Work order = The first line of the entries through the line bearing "ring dip: (389, 375)": copy these lines exactly and return nothing else.

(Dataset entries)
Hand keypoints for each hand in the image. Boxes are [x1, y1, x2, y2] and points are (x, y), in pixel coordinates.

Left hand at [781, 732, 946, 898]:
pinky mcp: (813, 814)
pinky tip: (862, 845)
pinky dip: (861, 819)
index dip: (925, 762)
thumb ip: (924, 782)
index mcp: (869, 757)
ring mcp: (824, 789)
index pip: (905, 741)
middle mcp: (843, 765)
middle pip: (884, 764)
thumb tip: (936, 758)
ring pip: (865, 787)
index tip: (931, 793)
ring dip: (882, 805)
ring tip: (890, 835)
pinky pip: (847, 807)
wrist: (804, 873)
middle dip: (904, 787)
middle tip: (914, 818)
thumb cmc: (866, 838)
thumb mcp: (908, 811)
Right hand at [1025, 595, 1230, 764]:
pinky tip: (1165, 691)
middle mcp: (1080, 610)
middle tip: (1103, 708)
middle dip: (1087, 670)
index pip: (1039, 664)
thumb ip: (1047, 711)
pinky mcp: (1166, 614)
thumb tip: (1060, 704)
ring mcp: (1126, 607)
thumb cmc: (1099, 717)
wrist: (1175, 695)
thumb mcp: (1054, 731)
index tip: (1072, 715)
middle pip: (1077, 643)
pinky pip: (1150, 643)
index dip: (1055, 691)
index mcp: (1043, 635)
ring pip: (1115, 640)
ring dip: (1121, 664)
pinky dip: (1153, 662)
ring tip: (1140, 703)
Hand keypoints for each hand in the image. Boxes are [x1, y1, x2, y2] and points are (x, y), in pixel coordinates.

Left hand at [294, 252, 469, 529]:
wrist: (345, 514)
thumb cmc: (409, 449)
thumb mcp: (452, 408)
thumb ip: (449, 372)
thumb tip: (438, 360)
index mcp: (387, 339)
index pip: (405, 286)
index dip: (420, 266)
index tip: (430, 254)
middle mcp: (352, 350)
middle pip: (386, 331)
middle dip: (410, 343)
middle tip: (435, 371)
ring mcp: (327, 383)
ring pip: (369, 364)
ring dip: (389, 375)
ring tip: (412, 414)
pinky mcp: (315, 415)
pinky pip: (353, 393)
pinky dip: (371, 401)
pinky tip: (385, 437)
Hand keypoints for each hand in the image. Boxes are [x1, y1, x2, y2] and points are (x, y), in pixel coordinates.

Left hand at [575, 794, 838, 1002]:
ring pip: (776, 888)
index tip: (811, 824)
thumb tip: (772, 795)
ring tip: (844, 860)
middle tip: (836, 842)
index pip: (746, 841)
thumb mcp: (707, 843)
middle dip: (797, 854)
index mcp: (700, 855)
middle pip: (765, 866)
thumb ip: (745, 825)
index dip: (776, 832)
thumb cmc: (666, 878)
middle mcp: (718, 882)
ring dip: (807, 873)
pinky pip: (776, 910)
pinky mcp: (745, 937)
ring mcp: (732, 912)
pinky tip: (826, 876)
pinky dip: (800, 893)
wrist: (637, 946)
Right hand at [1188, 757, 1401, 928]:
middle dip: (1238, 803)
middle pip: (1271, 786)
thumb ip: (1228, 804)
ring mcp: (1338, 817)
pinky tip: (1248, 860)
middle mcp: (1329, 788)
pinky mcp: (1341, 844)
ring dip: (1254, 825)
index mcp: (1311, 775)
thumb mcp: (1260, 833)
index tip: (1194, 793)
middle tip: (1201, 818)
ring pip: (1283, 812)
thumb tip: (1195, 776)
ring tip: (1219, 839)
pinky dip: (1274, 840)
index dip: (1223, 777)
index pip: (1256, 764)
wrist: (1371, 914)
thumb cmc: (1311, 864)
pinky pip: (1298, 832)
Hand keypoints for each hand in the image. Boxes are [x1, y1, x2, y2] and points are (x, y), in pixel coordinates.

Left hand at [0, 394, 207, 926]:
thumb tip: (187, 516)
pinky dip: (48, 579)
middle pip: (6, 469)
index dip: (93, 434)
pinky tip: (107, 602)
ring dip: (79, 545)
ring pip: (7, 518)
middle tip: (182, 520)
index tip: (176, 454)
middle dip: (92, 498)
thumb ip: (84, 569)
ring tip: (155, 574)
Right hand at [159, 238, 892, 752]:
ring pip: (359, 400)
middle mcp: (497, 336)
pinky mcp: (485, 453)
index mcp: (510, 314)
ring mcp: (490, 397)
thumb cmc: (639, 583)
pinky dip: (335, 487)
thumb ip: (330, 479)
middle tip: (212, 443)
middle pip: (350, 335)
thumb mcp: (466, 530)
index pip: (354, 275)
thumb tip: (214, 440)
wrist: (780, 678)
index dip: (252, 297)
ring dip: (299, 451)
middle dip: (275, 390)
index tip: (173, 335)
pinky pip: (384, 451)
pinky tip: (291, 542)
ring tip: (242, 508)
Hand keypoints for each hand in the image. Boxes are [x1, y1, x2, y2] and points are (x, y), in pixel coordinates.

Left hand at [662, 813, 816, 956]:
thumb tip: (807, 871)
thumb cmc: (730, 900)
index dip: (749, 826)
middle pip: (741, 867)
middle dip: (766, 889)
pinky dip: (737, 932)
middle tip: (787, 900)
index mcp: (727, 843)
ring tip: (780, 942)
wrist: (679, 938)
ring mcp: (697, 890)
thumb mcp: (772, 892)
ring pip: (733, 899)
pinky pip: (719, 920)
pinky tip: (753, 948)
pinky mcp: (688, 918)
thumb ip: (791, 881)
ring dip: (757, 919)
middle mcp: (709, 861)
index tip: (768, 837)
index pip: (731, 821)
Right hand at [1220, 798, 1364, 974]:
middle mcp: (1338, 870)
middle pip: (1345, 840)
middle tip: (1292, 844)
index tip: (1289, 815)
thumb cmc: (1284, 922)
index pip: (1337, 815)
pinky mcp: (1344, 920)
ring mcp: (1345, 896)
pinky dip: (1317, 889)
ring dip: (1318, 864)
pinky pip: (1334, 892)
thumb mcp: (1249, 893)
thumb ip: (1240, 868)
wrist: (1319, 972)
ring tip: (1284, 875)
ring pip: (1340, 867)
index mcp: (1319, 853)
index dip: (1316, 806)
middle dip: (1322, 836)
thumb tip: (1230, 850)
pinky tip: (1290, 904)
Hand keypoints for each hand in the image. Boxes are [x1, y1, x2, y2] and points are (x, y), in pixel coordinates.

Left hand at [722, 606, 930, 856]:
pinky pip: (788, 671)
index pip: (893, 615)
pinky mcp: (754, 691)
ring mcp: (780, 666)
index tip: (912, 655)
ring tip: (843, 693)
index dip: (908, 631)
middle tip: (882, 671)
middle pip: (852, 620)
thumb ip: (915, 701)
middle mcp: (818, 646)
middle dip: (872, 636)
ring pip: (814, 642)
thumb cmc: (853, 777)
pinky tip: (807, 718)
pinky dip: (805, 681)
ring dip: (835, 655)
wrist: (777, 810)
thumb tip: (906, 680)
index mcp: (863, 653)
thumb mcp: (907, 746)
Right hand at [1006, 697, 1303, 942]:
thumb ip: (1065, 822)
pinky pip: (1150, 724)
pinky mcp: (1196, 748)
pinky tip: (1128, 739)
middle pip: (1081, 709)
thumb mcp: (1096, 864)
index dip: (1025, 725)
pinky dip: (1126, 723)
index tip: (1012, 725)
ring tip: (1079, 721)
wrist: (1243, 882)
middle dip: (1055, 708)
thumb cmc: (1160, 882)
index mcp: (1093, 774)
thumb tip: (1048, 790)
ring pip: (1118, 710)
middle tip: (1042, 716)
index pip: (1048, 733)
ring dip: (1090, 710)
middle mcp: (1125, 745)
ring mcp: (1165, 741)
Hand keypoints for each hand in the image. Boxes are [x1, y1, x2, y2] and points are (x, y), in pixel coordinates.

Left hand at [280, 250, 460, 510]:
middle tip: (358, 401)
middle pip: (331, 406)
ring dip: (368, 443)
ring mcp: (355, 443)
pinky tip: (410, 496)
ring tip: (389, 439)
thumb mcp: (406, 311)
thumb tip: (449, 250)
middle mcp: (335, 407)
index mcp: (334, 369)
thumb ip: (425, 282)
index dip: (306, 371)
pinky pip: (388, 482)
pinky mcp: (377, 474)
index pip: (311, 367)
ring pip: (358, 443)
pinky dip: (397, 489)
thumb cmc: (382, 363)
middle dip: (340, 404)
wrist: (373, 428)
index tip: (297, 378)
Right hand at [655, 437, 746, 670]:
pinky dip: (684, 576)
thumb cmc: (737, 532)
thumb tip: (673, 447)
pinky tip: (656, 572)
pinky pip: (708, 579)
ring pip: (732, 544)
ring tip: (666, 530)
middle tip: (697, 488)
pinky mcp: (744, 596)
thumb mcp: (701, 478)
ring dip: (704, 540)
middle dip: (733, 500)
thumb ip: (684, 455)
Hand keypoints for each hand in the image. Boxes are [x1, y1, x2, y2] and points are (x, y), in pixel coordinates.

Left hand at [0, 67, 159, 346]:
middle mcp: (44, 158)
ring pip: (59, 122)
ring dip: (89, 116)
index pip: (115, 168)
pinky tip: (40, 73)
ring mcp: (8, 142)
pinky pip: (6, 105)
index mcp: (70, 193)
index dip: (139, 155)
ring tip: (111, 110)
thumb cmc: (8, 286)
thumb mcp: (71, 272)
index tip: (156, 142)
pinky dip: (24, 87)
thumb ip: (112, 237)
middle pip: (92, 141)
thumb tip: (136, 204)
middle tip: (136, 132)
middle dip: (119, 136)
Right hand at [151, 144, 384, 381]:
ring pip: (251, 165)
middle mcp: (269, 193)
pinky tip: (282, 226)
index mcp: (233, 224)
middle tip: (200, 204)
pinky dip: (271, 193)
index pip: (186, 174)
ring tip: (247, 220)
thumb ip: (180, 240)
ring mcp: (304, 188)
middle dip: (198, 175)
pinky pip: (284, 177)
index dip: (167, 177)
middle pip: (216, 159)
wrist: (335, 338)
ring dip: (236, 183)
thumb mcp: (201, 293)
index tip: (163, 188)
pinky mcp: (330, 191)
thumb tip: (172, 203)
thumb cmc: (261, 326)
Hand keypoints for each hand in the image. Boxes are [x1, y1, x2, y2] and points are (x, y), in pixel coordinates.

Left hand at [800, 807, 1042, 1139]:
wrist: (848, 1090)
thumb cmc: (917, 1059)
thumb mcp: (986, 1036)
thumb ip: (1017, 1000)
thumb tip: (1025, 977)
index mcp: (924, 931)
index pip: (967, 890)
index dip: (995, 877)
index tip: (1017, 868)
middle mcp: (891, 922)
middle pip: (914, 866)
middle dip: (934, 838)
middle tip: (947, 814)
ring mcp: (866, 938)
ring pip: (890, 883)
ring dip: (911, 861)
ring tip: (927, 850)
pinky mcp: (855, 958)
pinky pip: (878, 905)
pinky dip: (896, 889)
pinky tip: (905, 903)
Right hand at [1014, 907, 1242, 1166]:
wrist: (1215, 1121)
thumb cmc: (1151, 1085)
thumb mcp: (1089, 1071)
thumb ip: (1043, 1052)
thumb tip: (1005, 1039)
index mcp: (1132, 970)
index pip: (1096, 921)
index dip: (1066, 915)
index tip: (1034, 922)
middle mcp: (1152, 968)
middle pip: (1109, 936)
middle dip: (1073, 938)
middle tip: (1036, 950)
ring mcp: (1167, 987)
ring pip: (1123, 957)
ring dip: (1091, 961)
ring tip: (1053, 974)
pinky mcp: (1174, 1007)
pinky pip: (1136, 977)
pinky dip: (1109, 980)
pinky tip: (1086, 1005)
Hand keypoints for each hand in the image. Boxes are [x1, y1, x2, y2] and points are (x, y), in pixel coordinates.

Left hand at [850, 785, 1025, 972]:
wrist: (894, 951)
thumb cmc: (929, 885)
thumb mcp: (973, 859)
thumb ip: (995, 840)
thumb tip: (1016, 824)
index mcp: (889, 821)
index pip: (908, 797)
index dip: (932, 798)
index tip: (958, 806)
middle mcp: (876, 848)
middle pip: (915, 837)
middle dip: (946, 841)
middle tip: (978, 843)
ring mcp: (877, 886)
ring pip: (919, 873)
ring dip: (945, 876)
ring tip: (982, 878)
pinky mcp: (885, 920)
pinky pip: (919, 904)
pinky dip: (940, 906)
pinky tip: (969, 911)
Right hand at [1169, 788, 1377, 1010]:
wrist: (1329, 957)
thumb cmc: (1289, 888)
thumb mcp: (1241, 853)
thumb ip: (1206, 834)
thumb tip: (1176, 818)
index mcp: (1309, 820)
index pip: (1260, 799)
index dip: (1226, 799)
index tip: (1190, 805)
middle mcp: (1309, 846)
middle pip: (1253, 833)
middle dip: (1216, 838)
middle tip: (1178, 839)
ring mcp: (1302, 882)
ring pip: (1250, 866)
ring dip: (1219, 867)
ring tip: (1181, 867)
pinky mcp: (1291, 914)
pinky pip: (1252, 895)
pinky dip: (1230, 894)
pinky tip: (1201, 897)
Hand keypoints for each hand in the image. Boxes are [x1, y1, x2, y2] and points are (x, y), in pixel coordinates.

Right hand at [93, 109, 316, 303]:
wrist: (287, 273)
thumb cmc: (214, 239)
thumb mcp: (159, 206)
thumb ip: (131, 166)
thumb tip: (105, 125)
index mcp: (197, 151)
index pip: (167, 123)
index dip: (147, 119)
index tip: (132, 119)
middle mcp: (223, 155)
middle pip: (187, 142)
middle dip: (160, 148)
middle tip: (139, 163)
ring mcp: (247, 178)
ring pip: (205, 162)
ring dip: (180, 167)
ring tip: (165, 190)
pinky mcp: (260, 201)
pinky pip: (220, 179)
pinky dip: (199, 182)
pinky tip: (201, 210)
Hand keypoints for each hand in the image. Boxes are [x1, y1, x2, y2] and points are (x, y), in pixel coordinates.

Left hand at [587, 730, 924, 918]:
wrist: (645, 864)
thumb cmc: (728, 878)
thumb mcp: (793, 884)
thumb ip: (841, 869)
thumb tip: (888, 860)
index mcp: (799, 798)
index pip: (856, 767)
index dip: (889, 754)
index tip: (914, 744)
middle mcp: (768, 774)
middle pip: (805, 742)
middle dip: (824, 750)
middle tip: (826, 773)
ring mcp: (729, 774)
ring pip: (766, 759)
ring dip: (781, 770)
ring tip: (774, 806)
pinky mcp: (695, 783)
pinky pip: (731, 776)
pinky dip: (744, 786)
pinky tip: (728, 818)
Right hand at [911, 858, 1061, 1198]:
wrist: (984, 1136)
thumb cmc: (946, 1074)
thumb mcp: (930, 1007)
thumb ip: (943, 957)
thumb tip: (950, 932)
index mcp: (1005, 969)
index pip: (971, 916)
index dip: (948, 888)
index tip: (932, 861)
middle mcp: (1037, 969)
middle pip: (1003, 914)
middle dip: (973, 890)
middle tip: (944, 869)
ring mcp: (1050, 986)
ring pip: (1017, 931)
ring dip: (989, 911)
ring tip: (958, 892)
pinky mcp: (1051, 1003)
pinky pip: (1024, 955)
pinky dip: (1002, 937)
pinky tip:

Exercise solution =
Hand keypoints for each hand in the image. Boxes are [x1, y1, x2, y2] and points are (x, y), in pixel coordinates.

Left hand at [781, 732, 946, 898]:
pinky mcp: (813, 814)
pinky tip: (862, 845)
pinky dip: (861, 819)
index dip: (925, 762)
thumb ip: (924, 782)
index mcp: (869, 757)
ring mcp: (824, 789)
index pip: (905, 741)
middle mcp: (843, 765)
middle pip: (884, 764)
thumb tip: (936, 758)
ring pip: (865, 787)
index tip: (931, 793)
ring dip: (882, 805)
ring tip: (890, 835)
pinky pip: (847, 807)
wrist: (804, 873)
middle dip: (904, 787)
middle tip: (914, 818)
thumb cmc: (866, 838)
thumb mcp: (908, 811)
Right hand at [1025, 595, 1230, 764]:
pinky tip: (1165, 691)
middle mcp: (1080, 610)
middle tip: (1103, 708)
middle dip: (1087, 670)
index pip: (1039, 664)
thumb ip: (1047, 711)
pinky mcp: (1166, 614)
thumb tip: (1060, 704)
ring mcp: (1126, 607)
thumb cmc: (1099, 717)
wrist: (1175, 695)
thumb mcp: (1054, 731)
index tip: (1072, 715)
middle pip: (1077, 643)
pinky pip: (1150, 643)
index dip: (1055, 691)
index mcp: (1043, 635)
ring pip: (1115, 640)
ring dip: (1121, 664)
pinky dip: (1153, 662)
ring tip: (1140, 703)
Hand keypoints for each hand in the image. Boxes are [x1, y1, x2, y2] and points are (x, y), in pixel coordinates.

Left hand at [294, 252, 469, 529]:
wrist: (345, 514)
thumb cmc: (409, 449)
thumb mcp: (452, 408)
thumb ip: (449, 372)
thumb tip: (438, 360)
index mcp: (387, 339)
index pip: (405, 286)
index dip: (420, 266)
index tip: (430, 254)
middle mcp: (352, 350)
middle pip: (386, 331)
middle dip: (410, 343)
middle tip: (435, 371)
ring mcp: (327, 383)
ring pip: (369, 364)
ring dip: (389, 375)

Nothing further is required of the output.